Les retards actuels s’expliquent par un enchaînement d’événements, conséquences de cette année 2020 si particulière. « Au tout début de l’année, les grèves ont perturbé les ports français, par où transitent des composants », affirme Virgile Caillet, délégué général de l’Union sport & cycle. Puis, au moment où l’épidémie de Covid-19 surgissait en Chine, les livraisons de pièces ont été ralenties. En mars, lorsque l’Europe s’est calfeutrée, les usines ont cessé de produire. Puis, avec le déconfinement, le désir de vélo a explosé, « provoquant un effet de ciseau parfait, offre basse et demande forte », résume M. Caillet.

La demande n’a pas faibli avec l’automne. A Paris, par exemple, la https://www.lemonde.fr/les-decodeurs/article/2020/11/15/reconfinement-six-graphiques-qui-montrent-que-les-francais-sont-plus-mobiles-qu-en-mars_6059796_4355770.html moment d’éphémère sursis entre la grève dans les transports publics en janvier et le premier confinement en mars. Au fond, se déplacer à vélo est apparu partout comme une réponse simple et individuelle aux angoisses collectives provoquées par l’épidémie : méfiance à l’égard des lieux bondés, exercice physique, redécouverte de la proximité.

« Flux tendu »

Revenons à nos pièces détachées. « Les difficultés d’approvisionnement touchent l’ensemble des composants, patins de freins, chaînes, et même les accessoires, comme les casques ou les antivols », affirme M. Barichard, chez Cyclable. Les regards convergent vers un élément essentiel, le mécanisme commandant les vitesses, dont 80 % des exemplaires dans le monde sont fournis par la société japonaise Shimano.

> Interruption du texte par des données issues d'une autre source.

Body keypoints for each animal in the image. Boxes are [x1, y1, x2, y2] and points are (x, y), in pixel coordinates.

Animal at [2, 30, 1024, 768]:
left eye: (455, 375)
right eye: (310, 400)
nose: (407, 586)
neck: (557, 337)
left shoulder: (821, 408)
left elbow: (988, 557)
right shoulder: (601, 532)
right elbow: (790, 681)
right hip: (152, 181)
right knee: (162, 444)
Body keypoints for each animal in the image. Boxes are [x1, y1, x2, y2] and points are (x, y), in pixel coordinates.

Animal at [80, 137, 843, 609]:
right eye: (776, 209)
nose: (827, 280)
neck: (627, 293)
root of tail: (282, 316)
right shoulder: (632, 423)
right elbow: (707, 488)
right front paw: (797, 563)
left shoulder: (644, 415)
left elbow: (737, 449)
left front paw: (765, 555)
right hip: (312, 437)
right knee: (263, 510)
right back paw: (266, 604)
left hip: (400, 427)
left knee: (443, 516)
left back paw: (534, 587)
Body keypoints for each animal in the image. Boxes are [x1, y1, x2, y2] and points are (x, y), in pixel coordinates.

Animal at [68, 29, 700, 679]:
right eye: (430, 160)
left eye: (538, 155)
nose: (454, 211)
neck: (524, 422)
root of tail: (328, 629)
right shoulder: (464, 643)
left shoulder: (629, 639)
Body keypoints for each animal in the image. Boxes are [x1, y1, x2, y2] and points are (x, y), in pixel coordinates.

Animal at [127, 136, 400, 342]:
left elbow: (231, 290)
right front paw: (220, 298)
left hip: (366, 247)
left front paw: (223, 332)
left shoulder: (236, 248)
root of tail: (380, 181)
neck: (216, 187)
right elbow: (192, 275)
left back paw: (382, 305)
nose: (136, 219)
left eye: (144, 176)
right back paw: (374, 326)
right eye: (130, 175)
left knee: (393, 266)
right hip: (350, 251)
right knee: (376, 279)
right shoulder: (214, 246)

« Nous sommes en flux tendu, comme tous les équipementiers », confirme Mathieu Arrambourg, directeur général adjoint de Shimano pour la France. Les usines du groupe japonais, pour la plupart situées en Asie, n’ont certes connu « que des fermetures partielles, de quelques jours. Mais la demande est en hausse de 30 à 40 %, du jamais-vu », précise-t-il. Le siège de la société, à Osaka, « a validé des investissements pour augmenter la production », assure-t-il.

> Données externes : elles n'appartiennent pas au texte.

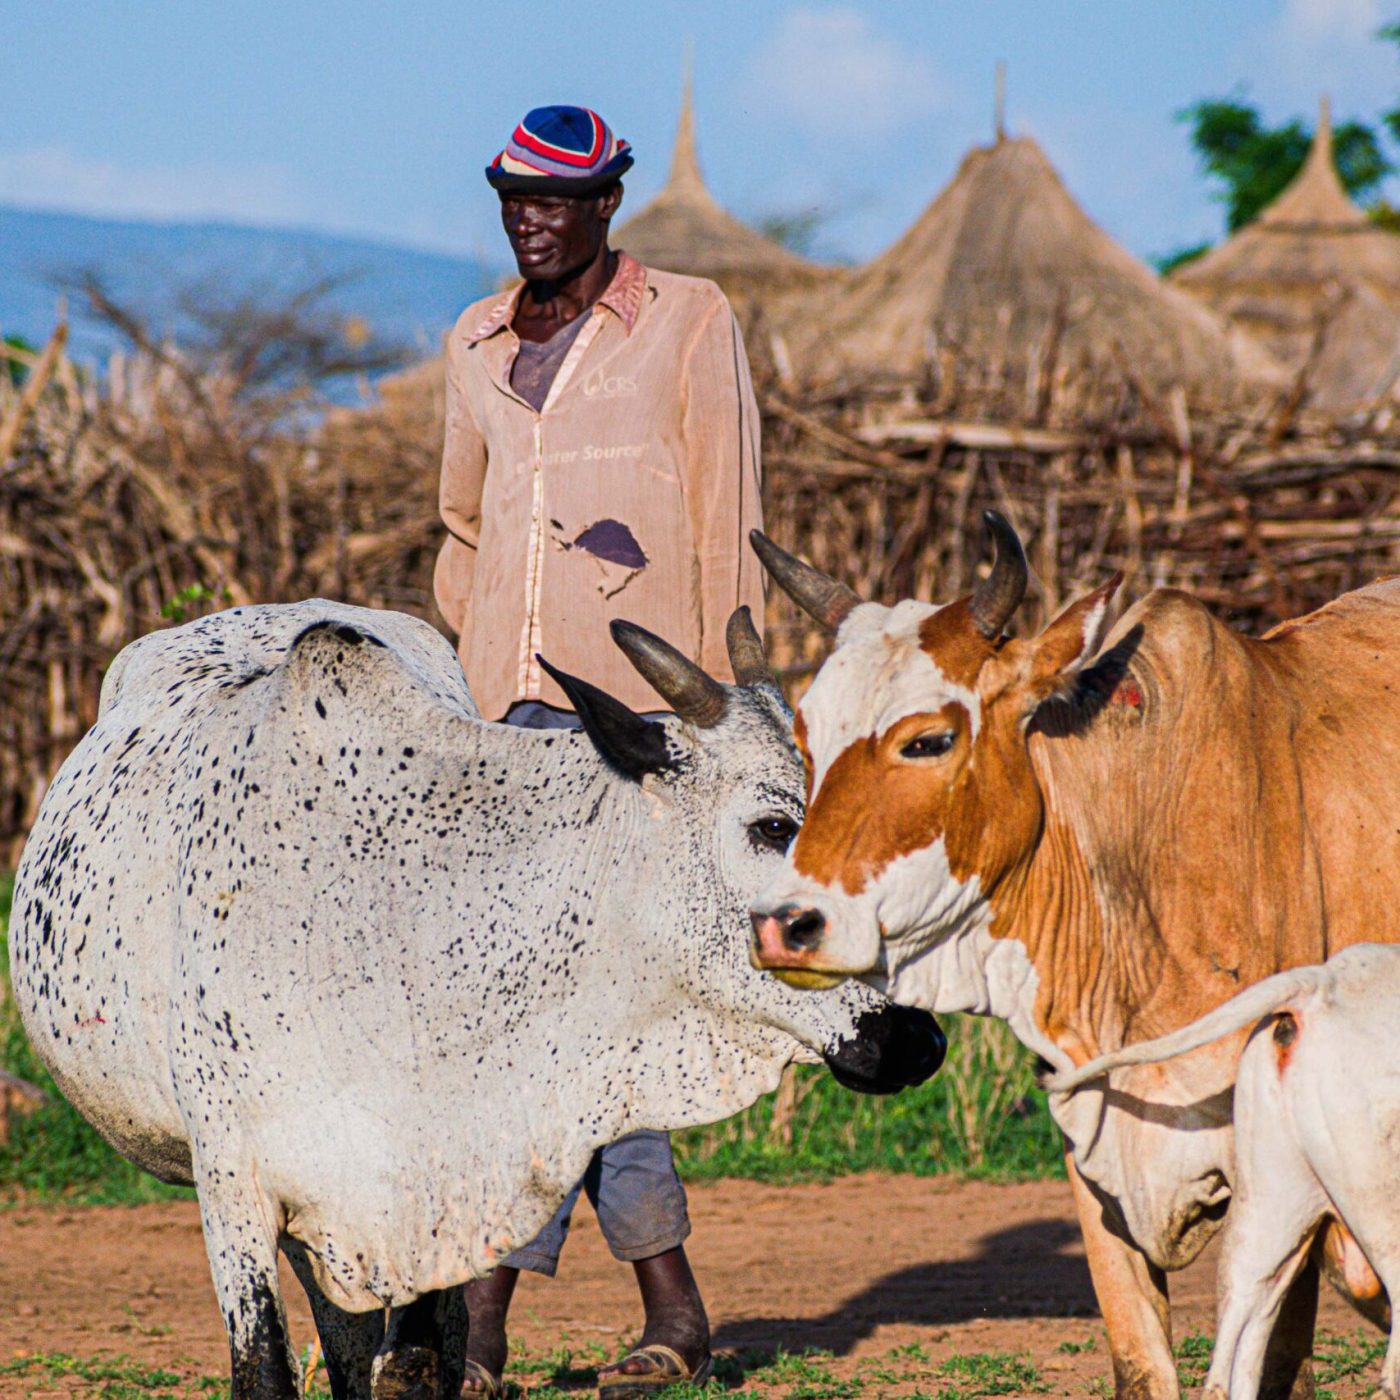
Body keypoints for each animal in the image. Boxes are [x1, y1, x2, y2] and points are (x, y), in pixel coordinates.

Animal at [8, 602, 940, 1400]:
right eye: (773, 827)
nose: (915, 1039)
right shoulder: (234, 1185)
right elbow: (267, 1373)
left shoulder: (445, 1201)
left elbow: (415, 1368)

Mais le groupe, qui emploie plus de 11 000 personnes dans le monde, cherche aussi à éviter, si la demande devait faiblir, les risques de surproduction. Alors, y aura-t-il de la bicyclette à Noël ? Rien n’est moins sûr. Les clients pressés ont intérêt à privilégier « les magasins historiques, qui ont établi depuis longtemps des liens avec les fabricants et qui ont du volume », conseille Antoine Repussard, fondateur de Zenride, une société spécialisée dans le « vélo de fonction ».

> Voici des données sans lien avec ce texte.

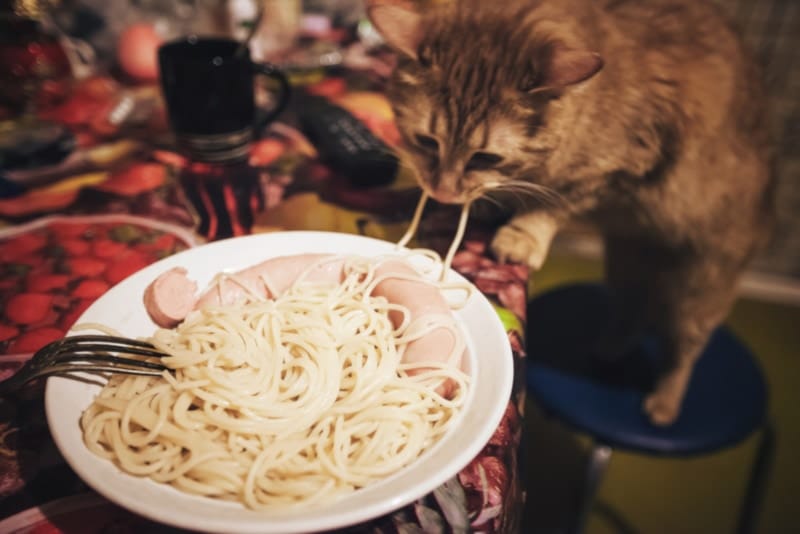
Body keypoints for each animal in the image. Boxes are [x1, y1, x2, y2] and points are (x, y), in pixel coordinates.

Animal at [368, 0, 776, 428]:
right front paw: (481, 202)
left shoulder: (616, 169)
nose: (442, 192)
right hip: (627, 263)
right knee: (634, 310)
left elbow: (552, 202)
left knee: (683, 348)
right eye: (427, 141)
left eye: (485, 157)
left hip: (700, 284)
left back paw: (663, 405)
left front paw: (520, 234)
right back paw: (610, 348)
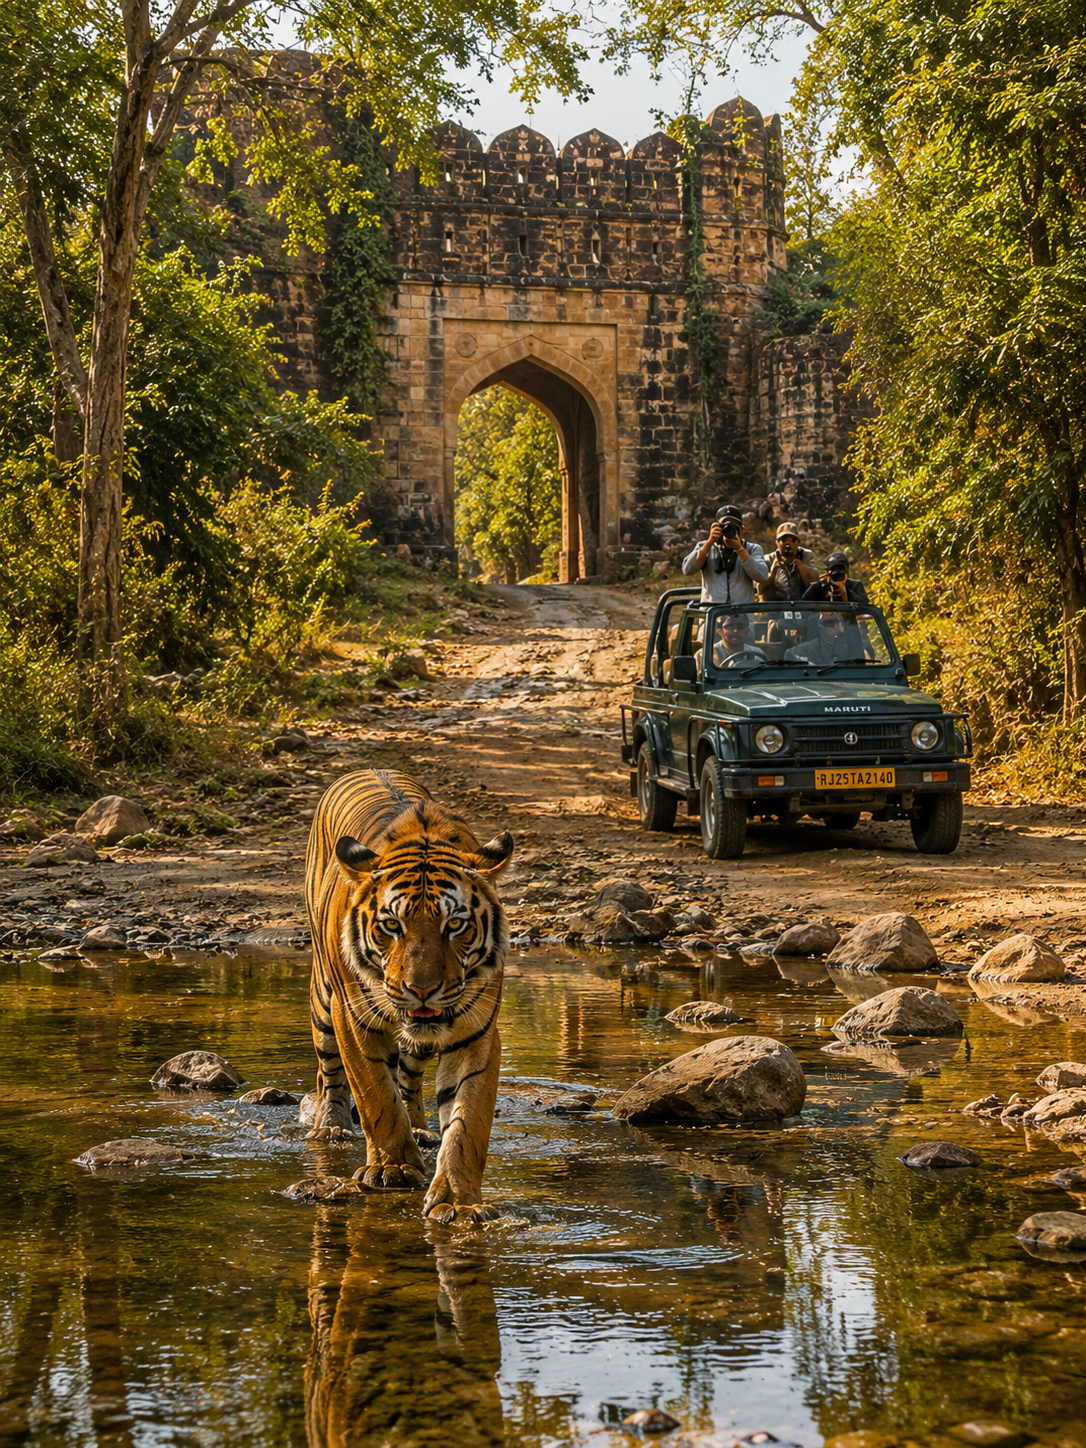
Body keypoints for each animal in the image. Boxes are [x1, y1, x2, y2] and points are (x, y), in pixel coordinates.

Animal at [303, 767, 514, 1224]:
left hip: (420, 1041)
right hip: (324, 1002)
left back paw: (418, 1126)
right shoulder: (353, 1018)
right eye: (391, 925)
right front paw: (394, 1167)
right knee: (330, 1075)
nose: (422, 990)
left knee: (409, 1076)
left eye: (455, 925)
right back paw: (330, 1127)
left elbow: (467, 1121)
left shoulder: (476, 1032)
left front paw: (458, 1199)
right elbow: (375, 1094)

Le marché du vélo d’occasion propose aussi de belles pièces, témoigne Antoine Leplay, à La P’tite Rustine, atelier de réparation à Bron (Rhône) : « Le réservoir de vélos à réparer ne se tarit pas et nous ne manquons pas de pièces détachées, issues des cadavres de vélos que nous dépeçons au fur et à mesure ». Les fabricants, distributeurs et équipementiers promettent en chœur un retour à la normale « d’ici un an ». Assurément, on pourra consommer de la bicyclette à Noël, mais à Noël 2021.